*** SUPPLIED PASSAGE Section Begins ***

A bench of Justices Ramesh Dhanuka and Madhav Jamdar was further informed by the Union government that its guidelines do not permit any kind of congregation of persons for any religious purpose.

The bench was petitioned by the Bombay Parsi Panchayat (BPP) seeking permission to hold annual prayers - Farvardiyan, at the Doongerwadi temple at Kemps Corner, on September 3.

The trust cited the decision of the Supreme Court, wherein the top court permitted the Jain community to observe Paryushan at three temples in the city. It pointed out that these prayers are not any festivities but are an annual ritual, wherein members of the community pay their respect (through prayers) to the dead.

The community through its counsel Prakash Shah also assured the bench that it would follow all the guidelines and precautions as advised by the state and Union governments.

The trust further said that at a time only 20 out of the total 50 persons would attend the prayers inside the temple, which would be divided into various sections, to ensure social distancing.

Appearing for the state, advocate general (AG) Ashutosh Kumbhakoni, told the bench that if the BPP agrees to use a token system, allowing only a limited number of persons to enter the premises at a time, the state might consider its representation. "The trust must agree to representative prayers, wherein a few persons could pray for the entire community," he submitted.

The state, however, pointed out that if BPP is permitted to hold prayers, it is likely that other members of the Parsi community and also persons from other faiths, might seek similar reliefs.

Similar submissions were advanced by additional solicitor general (ASG) Anil Singh, who pointed out that the Union government has still not permitted any congregation for religious purposes.

Having heard the contention, the bench ordered the community to make a representation before the government and respond to the specific queries raised by the state.

The bench has posted the matter for further hearing on September 2, when the state is asked to submit its decision on the representation of the community.

*** SUPPLIED PASSAGE Section Ends ***
*** DATASET EXTRACT Section Begins ***

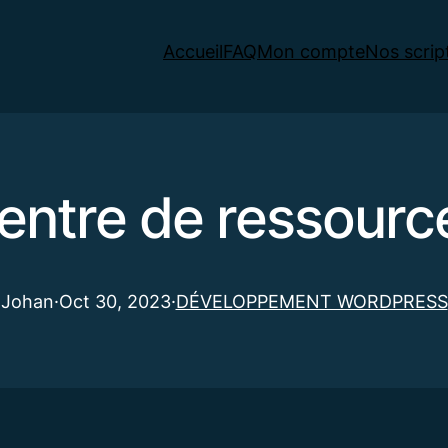
Accueil
FAQ
Mon compte
Nos scrip
entre de ressourc
Johan
·
Oct 30, 2023
·
DÉVELOPPEMENT WORDPRESS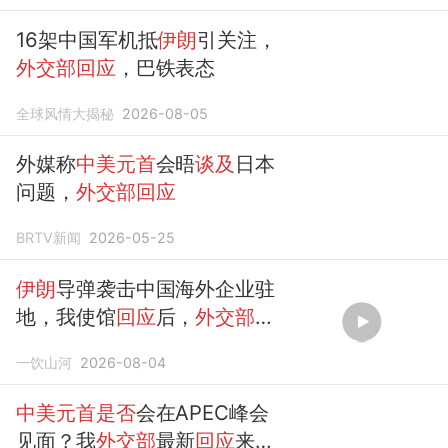
16架中国军机抵
伊朗
引关注，
外交部回应
，巴铁表态
全球风情大揭秘
2026-08-05
外媒称
中美元首
会晤
谈及
日本
问题，
外交部回应
BRTV新闻
2026-05-25
伊朗
导弹袭击中国海外企业驻
地，我使馆
回应
后，
外交部
表
态亮了
一饮山河
2026-08-04
中美元首是否
会在APEC峰会
见面？我
外交部
最新
回应
来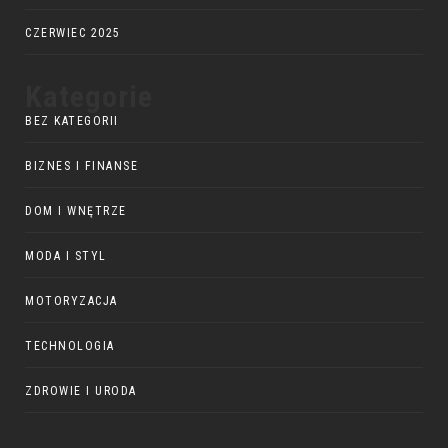
CZERWIEC 2025
Kategorie
BEZ KATEGORII
BIZNES I FINANSE
DOM I WNĘTRZE
MODA I STYL
MOTORYZACJA
TECHNOLOGIA
ZDROWIE I URODA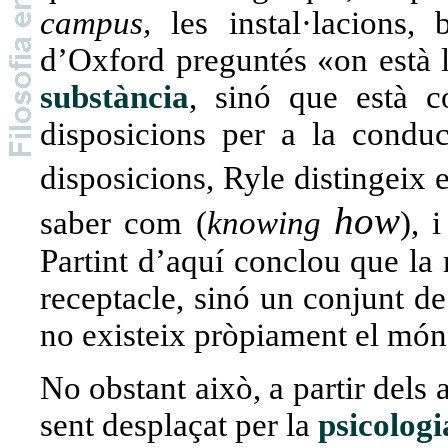
campus,
les instal·lacions, b
d’Oxford preguntés «on està l
substància
, sinó que està c
disposicions per a la conduct
disposicions, Ryle distingeix e
how
saber com (
knowing
), 
Partint d’aquí conclou que la
receptacle, sinó un conjunt de
no existeix pròpiament el món
No obstant això, a partir dels
sent desplaçat per la
psicologi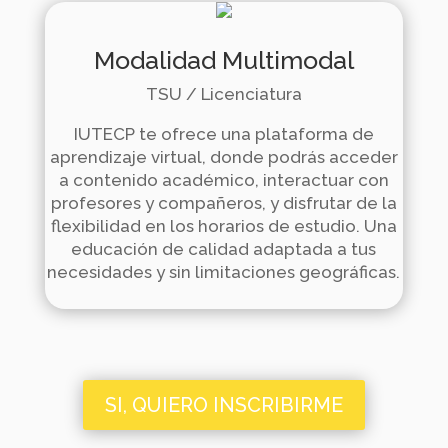
Modalidad Multimodal
TSU / Licenciatura
IUTECP te ofrece una plataforma de
aprendizaje virtual,
donde podrás acceder
a contenido académico, interactuar con
profesores y compañeros, y disfrutar de la
flexibilidad en los horarios de estudio.
Una
educación de calidad adaptada a tus
necesidades y sin limitaciones geográficas.
SI, QUIERO INSCRIBIRME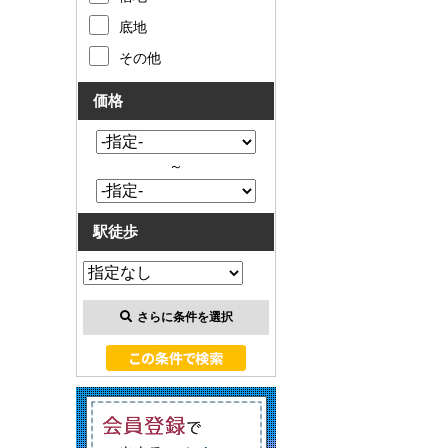
底地
その他
価格
～
駅徒歩
さらに条件を選択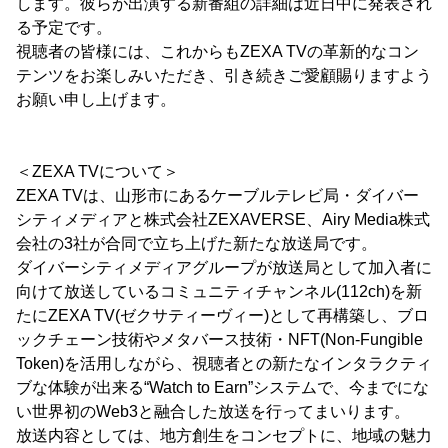
します。彼らが出演する新番組の詳細は近日中に発表され
る予定です。
視聴者の皆様には、これからもZEXA TVの革新的なコン
テンツをお楽しみいただき、引き続きご愛顧賜りますよう
お願い申し上げます。
＜ZEXA TVについて＞
ZEXA TVは、山形市にあるケーブルテレビ局・ダイバー
シティメディアと株式会社ZEXAVERSE、Airy Media株式
会社の3社が合同で立ち上げた新たな放送局です。
ダイバーシティメディアグループが放送局として加入者に
向けて放送しているコミュニティチャンネル(112ch)を新
たにZEXA TV(ゼクサティーヴィー)として再構築し、ブロ
ックチェーン技術やメタバース技術・NFT(Non-Fungible
Token)を活用しながら、視聴者との新たなインタラクティ
ブな体験が出来る“Watch to Earn”システムで、今までにな
い世界初のWeb3と融合した放送を行ってまいります。
放送内容としては、地方創生をコンセプトに、地域の魅力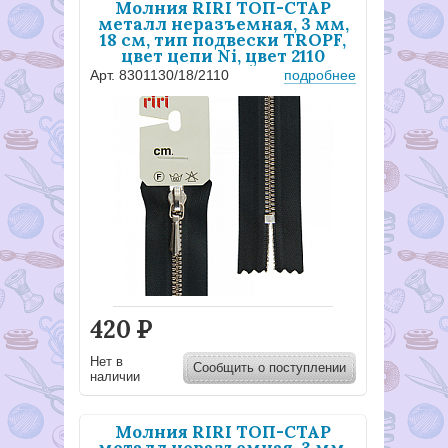
Молния RIRI ТОП-СТАР
металл неразъемная, 3 мм,
18 см, тип подвески TROPF,
цвет цепи Ni, цвет 2110
черный
Арт. 8301130/18/2110
подробнее
420
Р
Нет в
Сообщить о поступлении
наличии
Молния RIRI ТОП-СТАР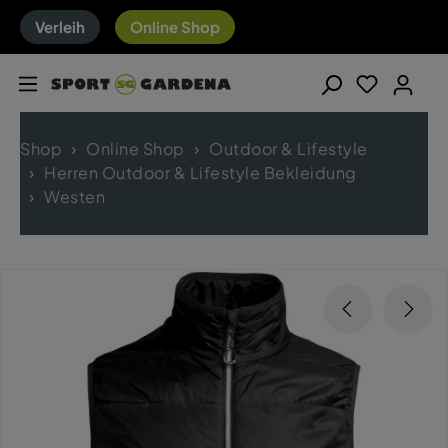
Verleih
Online Shop
Shop
Online Shop
Outdoor & Lifestyle
Herren Outdoor & Lifestyle Bekleidung
Westen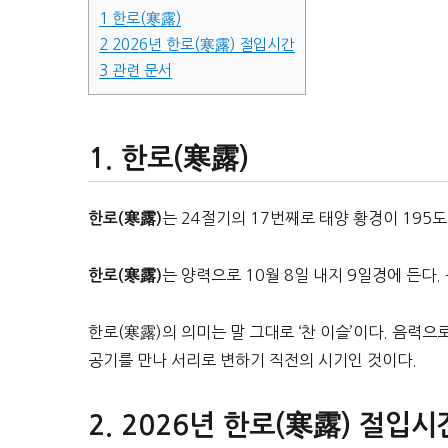
1
한로(寒露)
2
2026년 한로(寒露) 절입시간
3
관련 문서
한로(寒露)
는 24절기의 17번째로 태양 황경이 195도
한로(寒露)
는 양력으로 10월 8일 내지 9일경에 든다.
한로(寒露)
한로(寒露)의 의미는 말 그대로 ‘찬 이슬’이다. 음력
공기를 만나 서리로 변하기 직전의 시기인 것이다.
2026년 한로(寒露) 절입시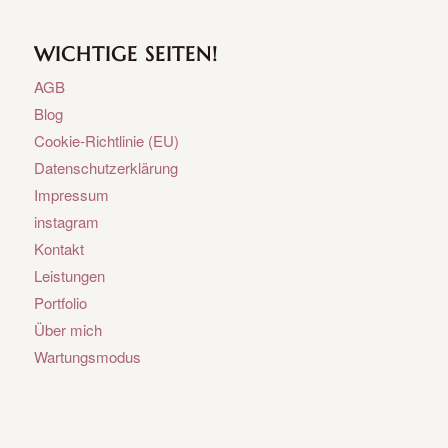
WICHTIGE SEITEN!
AGB
Blog
Cookie-Richtlinie (EU)
Datenschutzerklärung
Impressum
instagram
Kontakt
Leistungen
Portfolio
Über mich
Wartungsmodus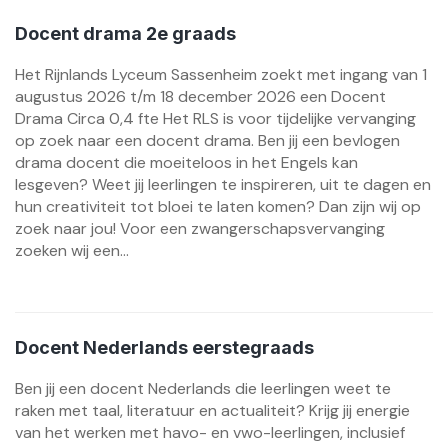
Docent drama 2e graads
Het Rijnlands Lyceum Sassenheim zoekt met ingang van 1
augustus 2026 t/m 18 december 2026 een Docent
Drama Circa 0,4 fte Het RLS is voor tijdelijke vervanging
op zoek naar een docent drama. Ben jij een bevlogen
drama docent die moeiteloos in het Engels kan
lesgeven? Weet jij leerlingen te inspireren, uit te dagen en
hun creativiteit tot bloei te laten komen? Dan zijn wij op
zoek naar jou! Voor een zwangerschapsvervanging
zoeken wij een...
Docent Nederlands eerstegraads
Ben jij een docent Nederlands die leerlingen weet te
raken met taal, literatuur en actualiteit? Krijg jij energie
van het werken met havo- en vwo-leerlingen, inclusief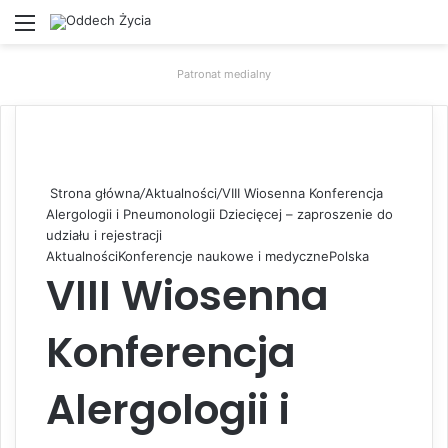
Menu
W
Patronat medialny
Strona główna
/
Aktualności
/
VIII Wiosenna Konferencja
Alergologii i Pneumonologii Dziecięcej – zaproszenie do
udziału i rejestracji
Aktualności
Konferencje naukowe i medyczne
Polska
VIII Wiosenna
Konferencja
Alergologii i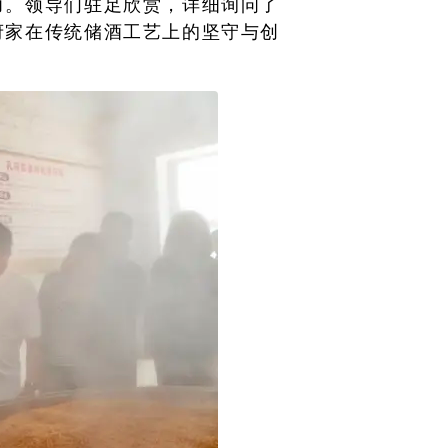
力。领导们驻足欣赏，详细询问了
府家在传统储酒工艺上的坚守与创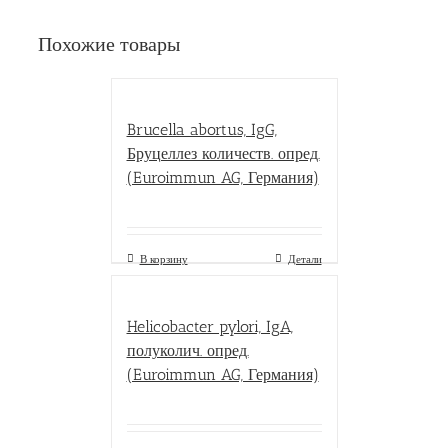
Похожие товары
Brucella abortus, IgG,
Бруцеллез количеств. опред.
(Euroimmun AG, Германия)
В корзину
Детали
Helicobacter pylori, IgA,
полуколич. опред.
(Euroimmun AG, Германия)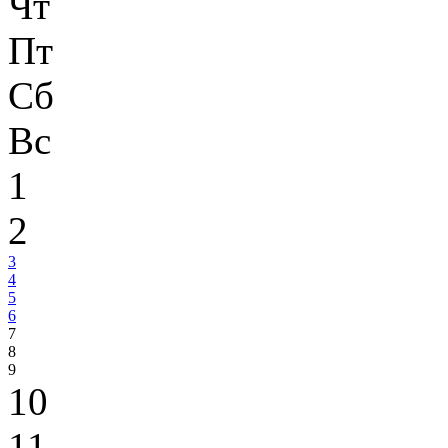
Чт
Пт
Сб
Вс
1
2
3
4
5
6
7
8
9
10
11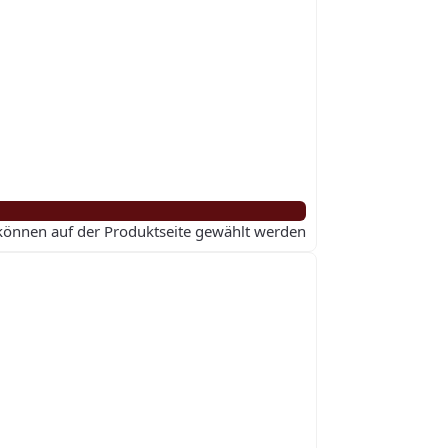
 können auf der Produktseite gewählt werden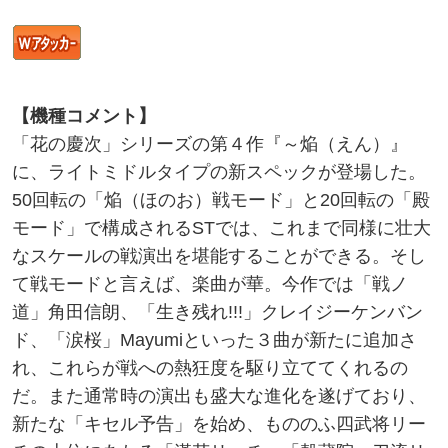
【機種コメント】
「花の慶次」シリーズの第４作『～焔（えん）』
に、ライトミドルタイプの新スペックが登場した。
50回転の「焔（ほのお）戦モード」と20回転の「殿
モード」で構成されるSTでは、これまで同様に壮大
なスケールの戦演出を堪能することができる。そし
て戦モードと言えば、楽曲が華。今作では「戦ノ
道」角田信朗、「生き残れ!!!」クレイジーケンバン
ド、「涙桜」Mayumiといった３曲が新たに追加さ
れ、これらが戦への熱狂度を駆り立ててくれるの
だ。また通常時の演出も盛大な進化を遂げており、
新たな「キセル予告」を始め、もののふ四武将リー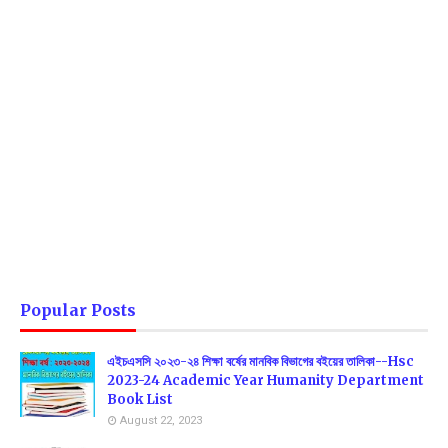
Popular Posts
এইচএসসি ২০২৩-২৪ শিক্ষা বর্ষের মানবিক বিভাগের বইয়ের তালিকা--Hsc
2023-24 Academic Year Humanity Department
Book List
August 22, 2023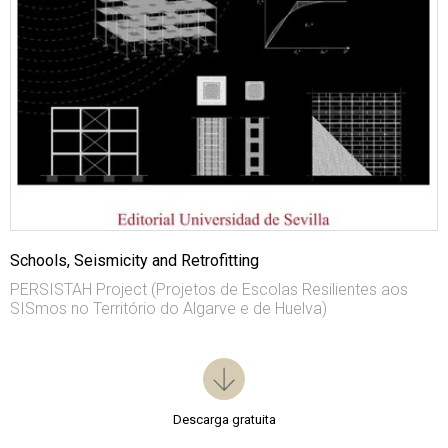
Schools, Seismicity and Retrofitting
PERSISTAH Project (Projetos de Escolas Resilientes aos
SISmos no Território do Algarve e de Huelva)
Descarga gratuita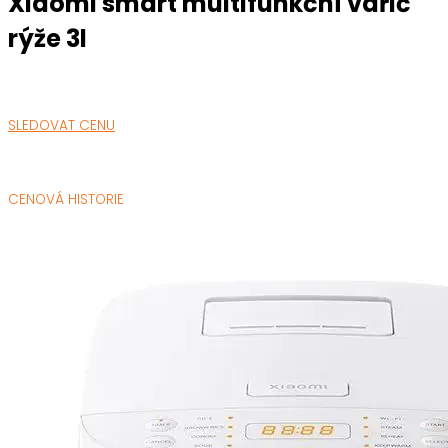
Xiaomi smart multifunkční vařič
rýže 3l
SLEDOVAT CENU
CENOVÁ HISTORIE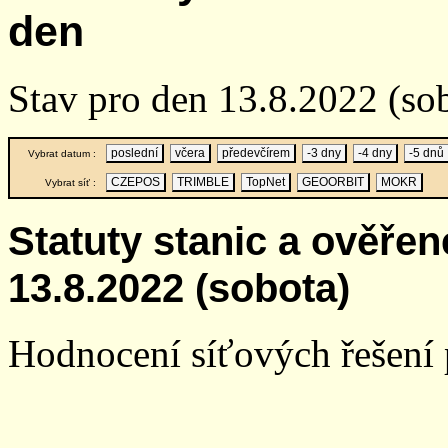
den
Stav pro den 13.8.2022 (so
poslední
včera
předevčírem
-3 dny
-4 dny
-5 dnů
Vybrat datum :
CZEPOS
TRIMBLE
TopNet
GEOORBIT
MOKR
Vybrat síť :
Statuty stanic a ověře
13.8.2022 (sobota)
Hodnocení síťových řešení p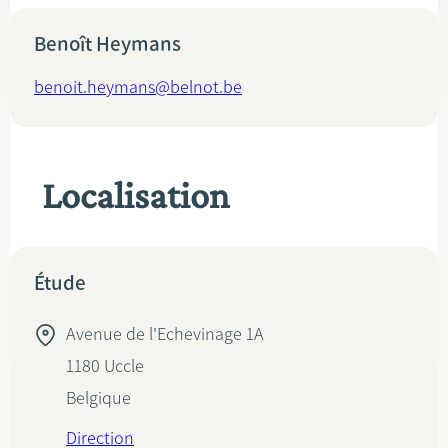
Benoît Heymans
benoit.heymans@belnot.be
Localisation
Étude
Avenue de l'Echevinage 1A
1180
Uccle
Belgique
Direction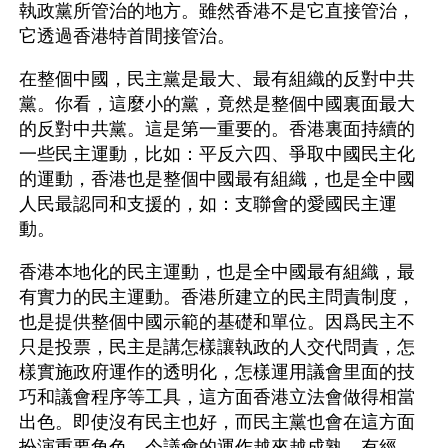
執政黨所管治的地方。雖然香港不是它直接管治，
它透過香港特首間接管治。
在整個中國，民主黨是最大、最有組織的反對中共
黨。你看，這麼小的黨，竟然是整個中國裏面最大
的反對中共黨。這是第一重要的。香港裏面持續的
一些民主運動，比如：平反六四、爭取中國民主化
的運動，香港也是整個中國最有組織，也是全中國
人民最認同和支援的，如：支聯會的愛國民主運
動。
香港本地化的民主運動，也是全中國最有組織，最
有實力的民主運動。香港所建立的民主問責制度，
也是提供整個中國示範的基礎和單位。因爲民主不
只是投票，民主是講怎樣讓執政的人交代問責，怎
樣實施政府運作的透明化，怎樣運用議會里面的技
巧和議會程序等工具，這方面香港立法會做得相當
出色。即使沒有民主也好，而民主黨也會在這方面
扮演重要角色，令議會的運作越來越成熟、有經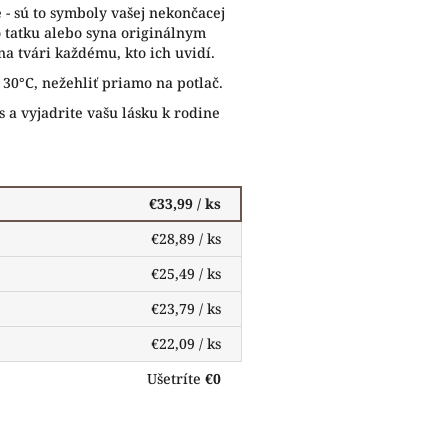
e - sú to symboly vašej nekončacej
o tatku alebo syna originálnym
a tvári každému, kto ich uvidí.
a 30°C, nežehliť priamo na potlač.
s a vyjadrite vašu lásku k rodine
€33,99
/ ks
€28,89
/ ks
€25,49
/ ks
€23,79
/ ks
€22,09
/ ks
Ušetríte
€0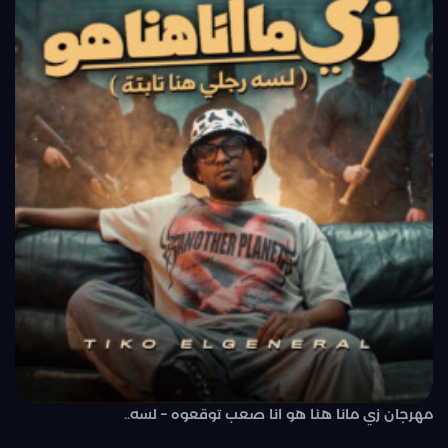
مهرجان زي مانا هنا هو انا صعب توقعوه – لسه..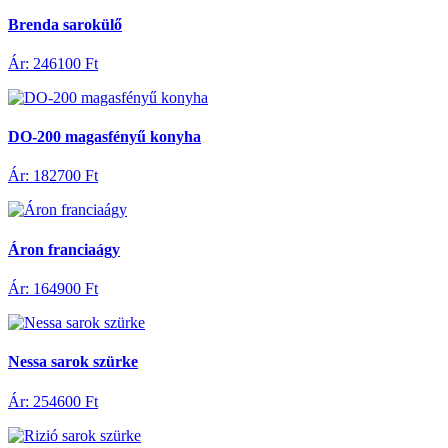
Brenda sarokülő
Ár: 246100 Ft
DO-200 magasfényű konyha
Ár: 182700 Ft
Áron franciaágy
Ár: 164900 Ft
Nessa sarok szürke
Ár: 254600 Ft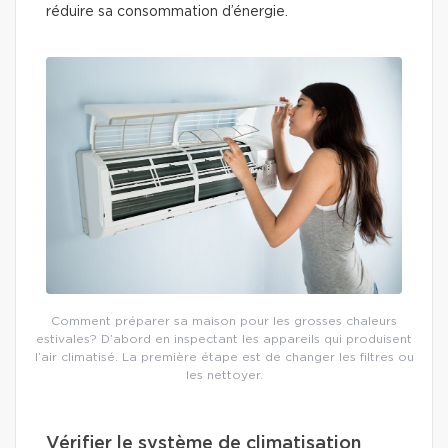
réduire sa consommation d’énergie.
Comment préparer sa maison pour les grosses chaleurs
estivales? D’abord en inspectant les appareils qui produisent
l’air climatisé. La première étape est de changer les filtres ou
les nettoyer.
Vérifier le système de climatisation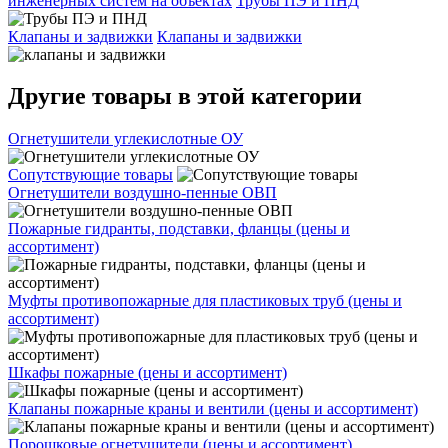
инженерных систем на объектах
Трубы ПЭ и ПНД
Клапаны и задвижки
Клапаны и задвижки
Другие товары в этой категории
Огнетушители углекислотные ОУ
Сопутствующие товары
Огнетушители воздушно-пенные ОВП
Пожарные гидранты, подставки, фланцы (цены и
ассортимент)
Муфты противопожарные для пластиковых труб (цены и
ассортимент)
Шкафы пожарные (цены и ассортимент)
Клапаны пожарные краны и вентили (цены и ассортимент)
Порошковые огнетушители (цены и ассортимент)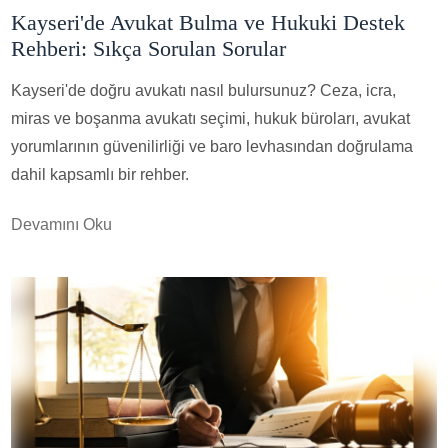
Kayseri'de Avukat Bulma ve Hukuki Destek
Rehberi: Sıkça Sorulan Sorular
Kayseri'de doğru avukatı nasıl bulursunuz? Ceza, icra,
miras ve boşanma avukatı seçimi, hukuk büroları, avukat
yorumlarının güvenilirliği ve baro levhasından doğrulama
dahil kapsamlı bir rehber.
Devamını Oku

*** DATASET EXTRACT Section Ends ***

■ **WRITTEN TASK**:
In the court report on the Parsi prayer petition, how many people did the trust say would attend the prayers inside the temple at one time? The material comes from a different source than the text.

■ **TASK ANSWER**:
Only 20 of the total 50 persons would attend at one time.